I could not, Mr. Holmes, I could not! On the one side seemed
certain ruin, on the other, terrible as it seemed to take my
husband’s paper, still in a matter of politics I could not understand
the consequences, while in a matter of love and trust they were
only too clear to me. I did it, Mr. Holmes! (225)
In “The Adventure of Charles Augustus Milverton”, Sherlock Holmes is presented in a different role. He is not working to uncover a mystery but has been engaged to negotiate with a blackmailer for Lady Eva Blackwell. She is about to marry into nobility but is being blackmailed by Milverton with an indiscreet love letter from her past. Milverton will send the letter to the groom if the bride does not pay him to return the letter to her, confident that the groom will end the engagement upon reading the letter. Holmes has been asked to negotiate a lower price than demanded because Lady Eva does not have the kind of money Milverton demands. Holmes leaves the reader in little doubt of the kind of man Milverton is and how he feels about him as he and Watson await the meeting.
Do you feel a creeping, shrinking sensation, Watson, when you stand
before the serpents in the Zoo, and see the slithering, gliding, venomous
creatures, with their deadly eyes and wicked, flattened faces? Well, that’s
how Milverton impresses me. I’ve had to do with fifty murderers in my
career, but the worst of them never gave me the repulsion which I have
for this fellow….He is the king of all blackmailers. Heaven help the man,
and still more, the woman, whose secret and reputation come into the
power of Milverton! With a smiling face and a heart of marble, he will
squeeze and squeeze until he has drained them dry.” (113)

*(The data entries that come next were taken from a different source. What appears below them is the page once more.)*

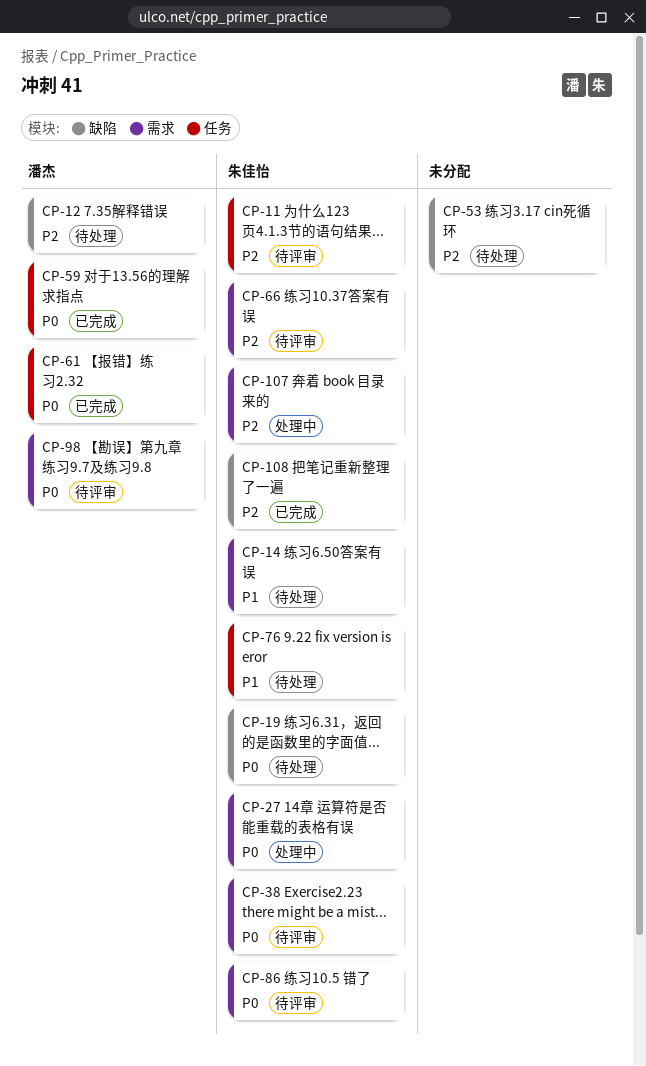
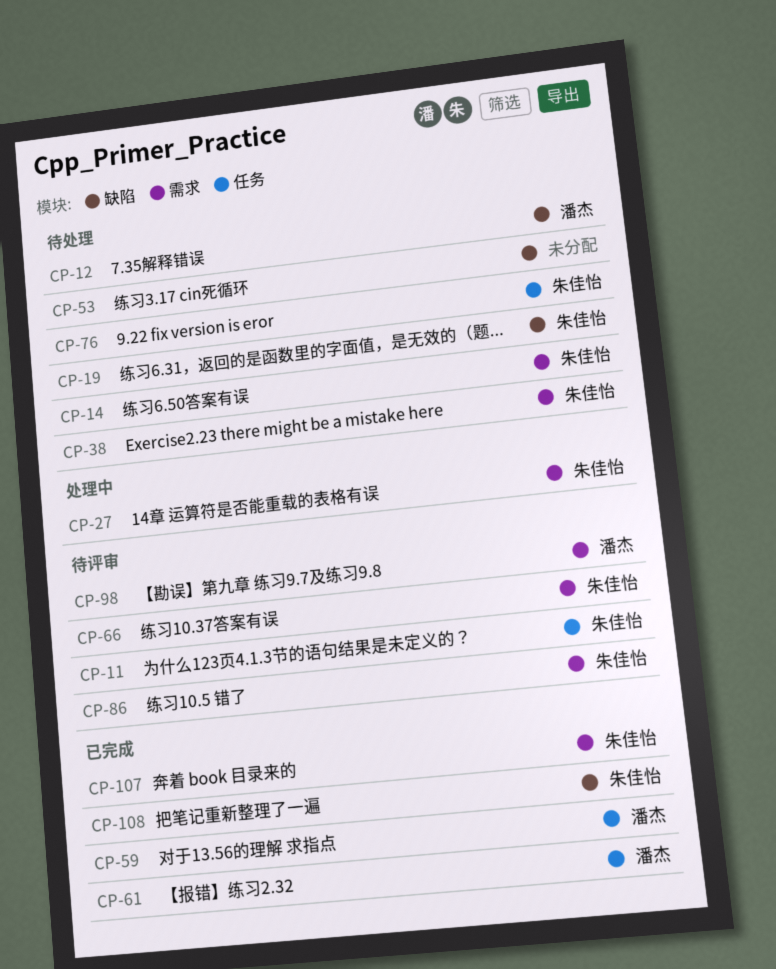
CP-38, status: 待评审 -> 待处理
CP-107, status: 处理中 -> 已完成

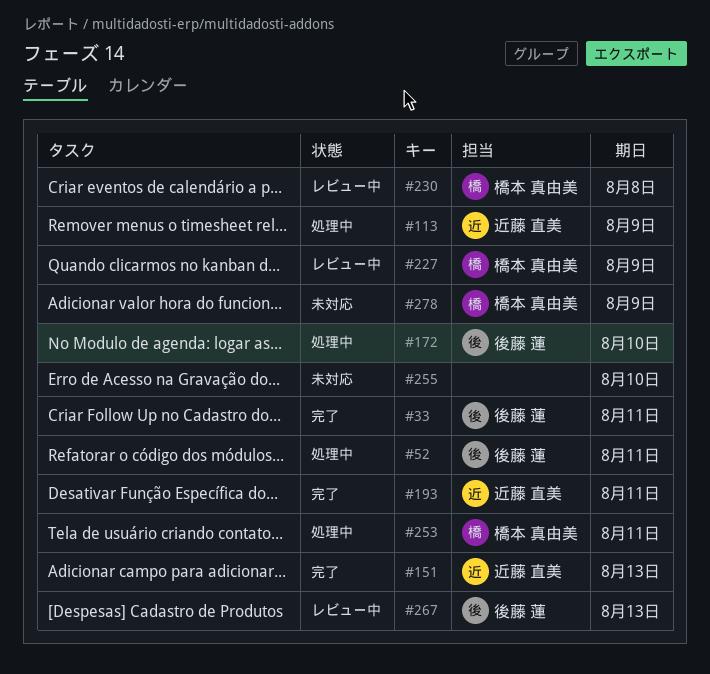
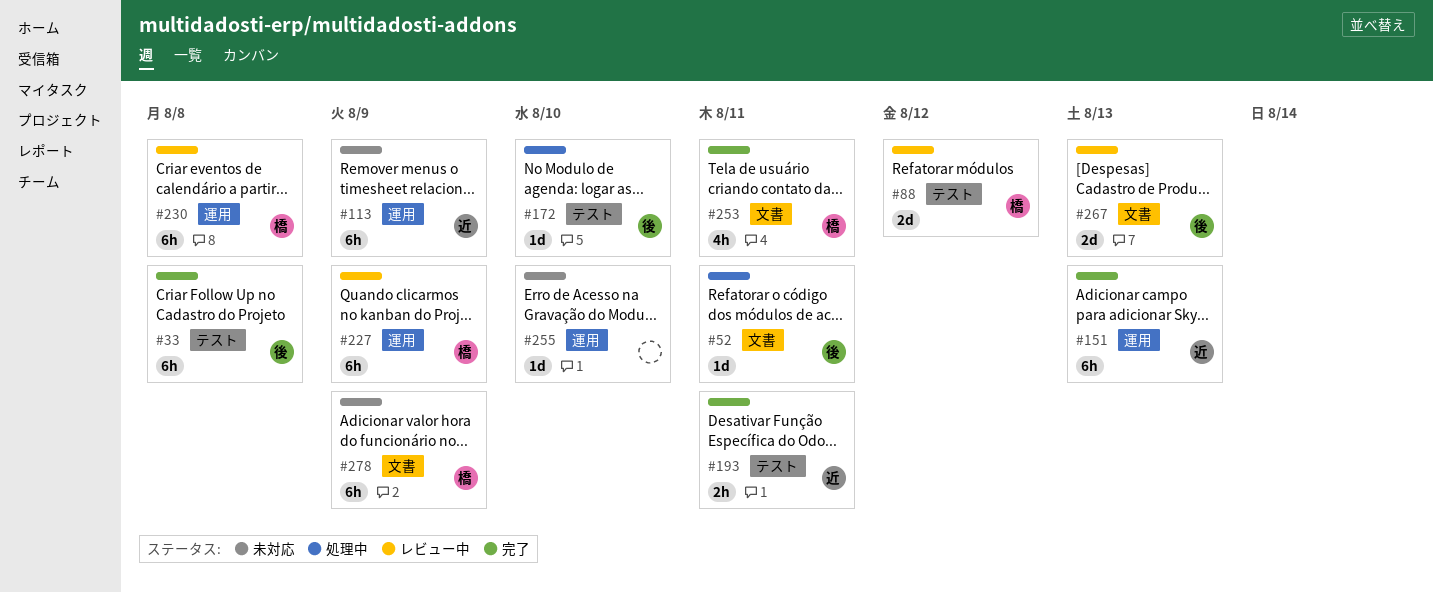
#33, due: Aug 11 -> Aug 8
#88: none -> present
#113, status: 処理中 -> 未対応
#253, status: 処理中 -> 完了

When Milverton refuses to negotiate a lower price, Holmes breaks into his house to steal the letter back for Lady Eva. But he and Watson are forced to conceal themselves in Milverton’s study when he enters the room unexpectedly and when a woman with a revolver enters the room as well, they watch her shoot Milverton dead.
Watson moves to intercede but feels Holmes hand on his wrist. “I understood the whole argument of that firm, restraining grip – that it was no affair of ours, that justice had overtaken a villain.” (123)

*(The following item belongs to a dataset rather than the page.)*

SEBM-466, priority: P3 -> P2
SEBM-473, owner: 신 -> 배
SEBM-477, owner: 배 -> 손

“It is I,” she said, “the woman whose life you ruined…you sent the
letters to my husband, and …he broke his gallant heart and died…
I begged and prayed you for mercy and you laughed in my face…
You will ruin no more lives as you have ruined mine. You will
wring no more hearts as you have wrung mine. I will free the
world of a poisonous thing. Take that, you hound – and that –
and that – and that!—and that?” (122-3)
Note that the solution to his original problem of obtaining the letter from Milverton for a reasonable price is delivered to him. With the departure of the avenging woman and Milverton, Holmes seizes the opportunity to save his client and many other potential victims. He “…filled his two arms with bundles of letters and poured them all into the fire. Again and again he did it, until the safe was empty” (123). Not only does Holmes solve Lady Eva’s dilemma but he removes the possibility that anyone else could use the contents of Milverton’s safe for blackmail. His sympathy for the situation of the victims of blackmail and his admiration for the woman’s actions may explain why once again he does not expose Milverton’s killer to the police. When Holmes is asked the next morning to help the police discover Milverton’s murderer, he refuses. He tells Lestrade of Scotland Yard “that I think there are certain crimes which the law cannot touch, and which therefore, to some extent, justify private revenge” (125).